Como estudos de caso ilustrativos de problemas de nível nacional, este relatório se concentra em duas comunidades de povos indígenas localizadas na bacia do Médio Xingu, na região de Volta Grande do Xingu. Esta região também abriga dezenas de espécies endêmicas de peixes ornamentais e rica biodiversidade. Há mais de uma década, a população da região de Volta Grande do Xingu é impactada pela construção e operação da Usina Hidrelétrica Belo Monte. A operação da usina reduziu em 80% a vazão natural do rio Xingu neste trecho que abriga várias terras indígenas e centenas de famílias e comunidades ribeirinhas que praticam a pesca e a agricultura tradicionais. A redução do fluxo de água representa um sério risco para a segurança alimentar dessas populações, levando à diminuição do abastecimento de peixes, principal alimento básico para as famílias, e da água para irrigação. Essas vulnerabilidades existentes foram agravadas pelo surgimento da nova pandemia de coronavírus, e os conflitos entre os povos indígenas e Belo Monte pioraram durante a crise.

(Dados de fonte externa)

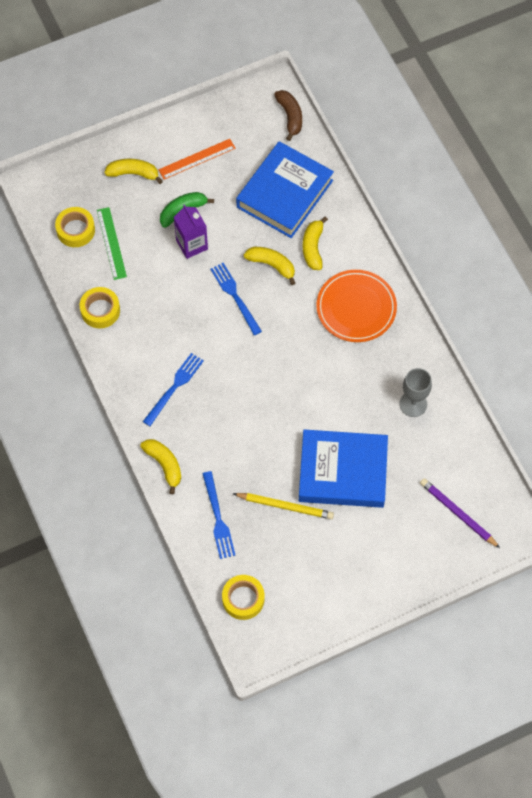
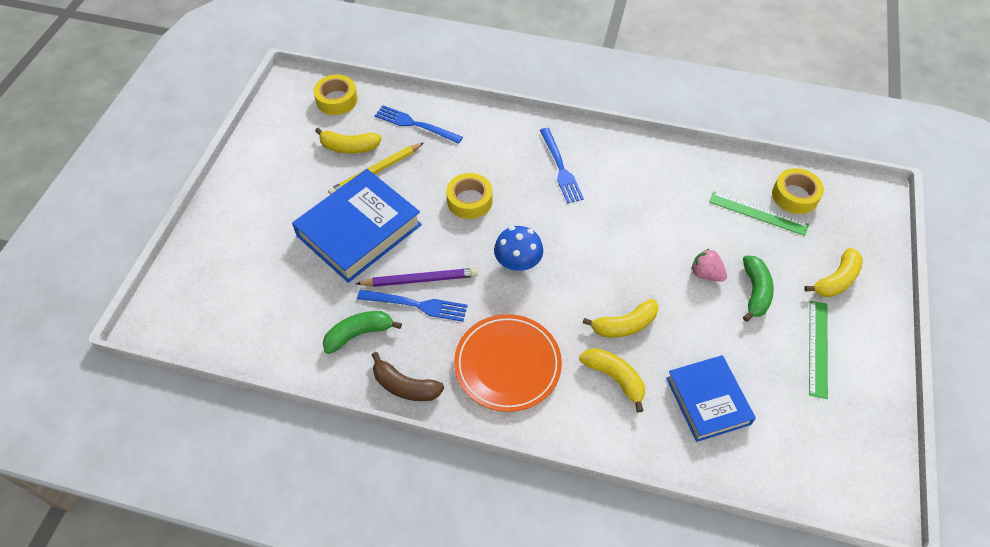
camera: 130 degrees right, 10 degrees down
(100, 310) = (687, 164): yellow tape -> yellow tape (469, 201)
(164, 465) = (496, 120): yellow banana -> yellow banana (349, 147)
(192, 244) = (706, 274): purple carton -> pink strawberry
(197, 159) = (818, 348): orange ruler -> green ruler
(235, 296) = (614, 270): blue fork -> blue fork (416, 305)
(279, 355) = (518, 262): none -> blue mushroom
(284, 194) = (708, 401): blue book -> blue book, size x0.65
(290, 116) = (820, 488): brown banana -> brown banana (405, 386)
(413, 404) = (359, 334): grey goblet -> green banana
(458, 513) = (225, 287): purple pencil -> purple pencil (420, 280)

Apesar de enfrentar situações adversas, os povos indígenas, comunidades tradicionais e organizações da sociedade civil têm trabalhado para reverter os retrocessos ambientais e sociais do governo e defender os territórios indígenas, direitos e ecossistemas florestais. Alguns exemplos desses movimentos coletivos e interinstitucionais estão descritos neste relatório com o objetivo de apontar soluções para esses graves problemas que afetam todo o planeta, dado o papel fundamental da Amazônia no combate às mudanças climáticas globais. Para o bem da sobrevivência da humanidade, é essencial que o conhecimento tradicional dos povos indígenas que vivem em harmonia com seus ecossistemas seja considerado como guia para a tomada de decisões por organizações internacionais e governos nacionais.